Помощник кончил говорить, написал номера гимнов на аспидной доске, повесил ее, чтобы всем было видно, и пошел к органу.

Орган, здешний орган — грустная развалина. Большинство костяных пластинок отвалилось от клавиатуры, деревянные клавиши черны от грязи. Клавиши гремят, мехи хрипят и сипят, педали скрипят, но все же инструмент издает достаточное количество звуков, и помощник пастора, надо отдать ему должное, извлекает из него все, что можно. Он берет в пении как бы объемом звука, его грубый бас порой совершенно забивает хрупкое сопрано. Это бывает, когда ему приходится пользоваться средним регистром органа. Здесь голос помощника ревет, как медная труба, — внушительно, грубо и ужасно.

"Петь я не умею, — орал один ревущий миссионер на побережье Мэна, — но я могу производить радостный шум во славу господа". Помощник пастора в Игдлорссуите не столь скромен. Он стоял перед нами со спокойным самодовольством и без всякого чувства, без жара рычал в уши бога и человека. Когда песня кончалась, казалось, что слышишь сладостную тишину, царящую снаружи!

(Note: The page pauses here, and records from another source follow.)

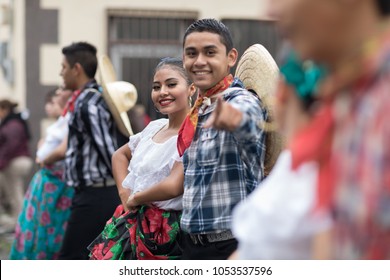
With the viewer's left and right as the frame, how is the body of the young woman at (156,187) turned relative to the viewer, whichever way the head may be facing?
facing the viewer and to the left of the viewer

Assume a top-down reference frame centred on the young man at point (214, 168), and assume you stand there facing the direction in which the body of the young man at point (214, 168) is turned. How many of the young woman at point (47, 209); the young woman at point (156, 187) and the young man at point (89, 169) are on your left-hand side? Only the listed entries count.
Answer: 0

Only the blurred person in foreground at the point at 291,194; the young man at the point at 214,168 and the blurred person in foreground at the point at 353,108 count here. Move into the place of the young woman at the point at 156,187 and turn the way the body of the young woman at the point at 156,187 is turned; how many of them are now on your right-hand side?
0

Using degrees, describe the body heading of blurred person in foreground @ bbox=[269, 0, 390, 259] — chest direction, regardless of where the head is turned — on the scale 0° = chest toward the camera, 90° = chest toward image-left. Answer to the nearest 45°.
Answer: approximately 90°

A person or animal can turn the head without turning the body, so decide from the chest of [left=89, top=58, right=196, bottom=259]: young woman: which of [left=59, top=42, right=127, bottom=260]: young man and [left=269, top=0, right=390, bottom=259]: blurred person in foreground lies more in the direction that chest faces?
the blurred person in foreground

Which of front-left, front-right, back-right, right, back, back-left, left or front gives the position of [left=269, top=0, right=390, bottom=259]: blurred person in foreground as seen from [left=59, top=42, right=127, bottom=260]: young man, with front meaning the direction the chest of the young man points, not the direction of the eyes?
left

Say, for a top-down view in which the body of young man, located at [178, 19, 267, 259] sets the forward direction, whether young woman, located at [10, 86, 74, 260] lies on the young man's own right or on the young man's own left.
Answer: on the young man's own right

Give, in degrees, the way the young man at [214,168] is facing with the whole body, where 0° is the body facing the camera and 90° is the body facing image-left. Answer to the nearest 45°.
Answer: approximately 45°

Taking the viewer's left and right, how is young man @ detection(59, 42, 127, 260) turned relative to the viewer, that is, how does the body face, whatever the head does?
facing to the left of the viewer

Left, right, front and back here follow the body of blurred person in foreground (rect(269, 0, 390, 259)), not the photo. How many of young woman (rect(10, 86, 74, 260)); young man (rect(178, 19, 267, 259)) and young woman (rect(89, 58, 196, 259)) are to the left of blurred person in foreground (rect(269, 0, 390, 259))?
0

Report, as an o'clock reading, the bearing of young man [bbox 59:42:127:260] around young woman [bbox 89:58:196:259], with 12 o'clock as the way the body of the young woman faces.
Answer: The young man is roughly at 4 o'clock from the young woman.

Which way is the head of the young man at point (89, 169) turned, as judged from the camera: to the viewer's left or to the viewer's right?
to the viewer's left

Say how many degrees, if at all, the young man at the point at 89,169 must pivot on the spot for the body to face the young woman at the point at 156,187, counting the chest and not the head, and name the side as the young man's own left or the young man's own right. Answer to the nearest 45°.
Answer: approximately 90° to the young man's own left
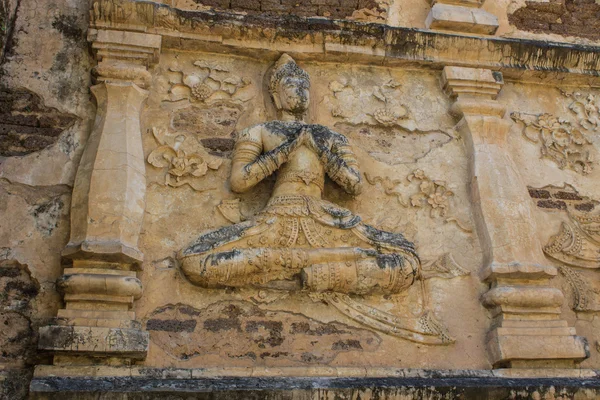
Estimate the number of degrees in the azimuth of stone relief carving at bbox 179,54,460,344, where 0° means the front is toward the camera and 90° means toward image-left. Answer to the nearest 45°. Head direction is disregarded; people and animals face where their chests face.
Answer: approximately 0°
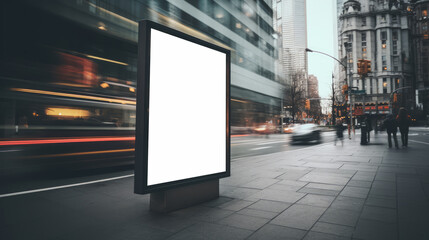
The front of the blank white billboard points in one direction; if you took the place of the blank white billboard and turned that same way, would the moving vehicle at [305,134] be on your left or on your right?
on your left

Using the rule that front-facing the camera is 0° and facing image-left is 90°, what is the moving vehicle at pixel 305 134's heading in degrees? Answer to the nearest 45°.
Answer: approximately 45°

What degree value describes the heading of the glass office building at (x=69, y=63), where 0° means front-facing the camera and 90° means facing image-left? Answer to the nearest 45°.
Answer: approximately 315°

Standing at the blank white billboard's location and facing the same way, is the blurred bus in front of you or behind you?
behind

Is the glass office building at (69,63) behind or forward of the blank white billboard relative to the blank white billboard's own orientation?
behind
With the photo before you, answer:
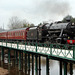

Говорят, гренландцы музыкальны. Я сомневаюсь в этом. Я слышал лучших из обученных певцов — молодых мужчин и женщин из Готхоба. Они пели правильно, но с правильностью механического устройства. Голоса женщин звучали верно, чисто и сухо. "Послушать бы им, как поют наши негры!" подумал я.

Служба, продолжалась. Наконец настала очередь проповеди. В ней говорилось об Иоанне Крестителе [29]. Проповедь была длинная. И чем дольше проповедник говорил, тем больше он входил во вкус, все более и более утрачивая связь с прихожанами. Легкие, приглушенные звуки и движения превратились, наконец, в настоящий шум, слагавшийся из сморкания, кашля, скрипа скамей, шарканья камиков, бормотания, разговоров, плача детей. Кое-кто дремал, некоторые попросту спали, а все остальные без исключения, насколько я мог разобрать, скучали и ерзали. Все быстрее и быстрее говорил помощник пастора, глядя не на слушателей, а поверх их голов, в восхищении, видимо, от потока собственного красноречия. Карен, сидевшая в хоре, задрала край анорака и кормила своего ребенка. Молодой Стьернебо (Брёр) шагал взад и вперед по проходу, засунув руки в карманы, выпятив живот, бессознательно подражая походке отца, и говорил громко и сколько ему хотелось. Дети гренландцев соблюдали порядок и спокойствие, пока утомительная проповедь сделала и их всех в разной степени беспокойными. Не производившая нужного впечатления служба резко оборвалась, и под звуки органа мы вышли и разбрелись по домам.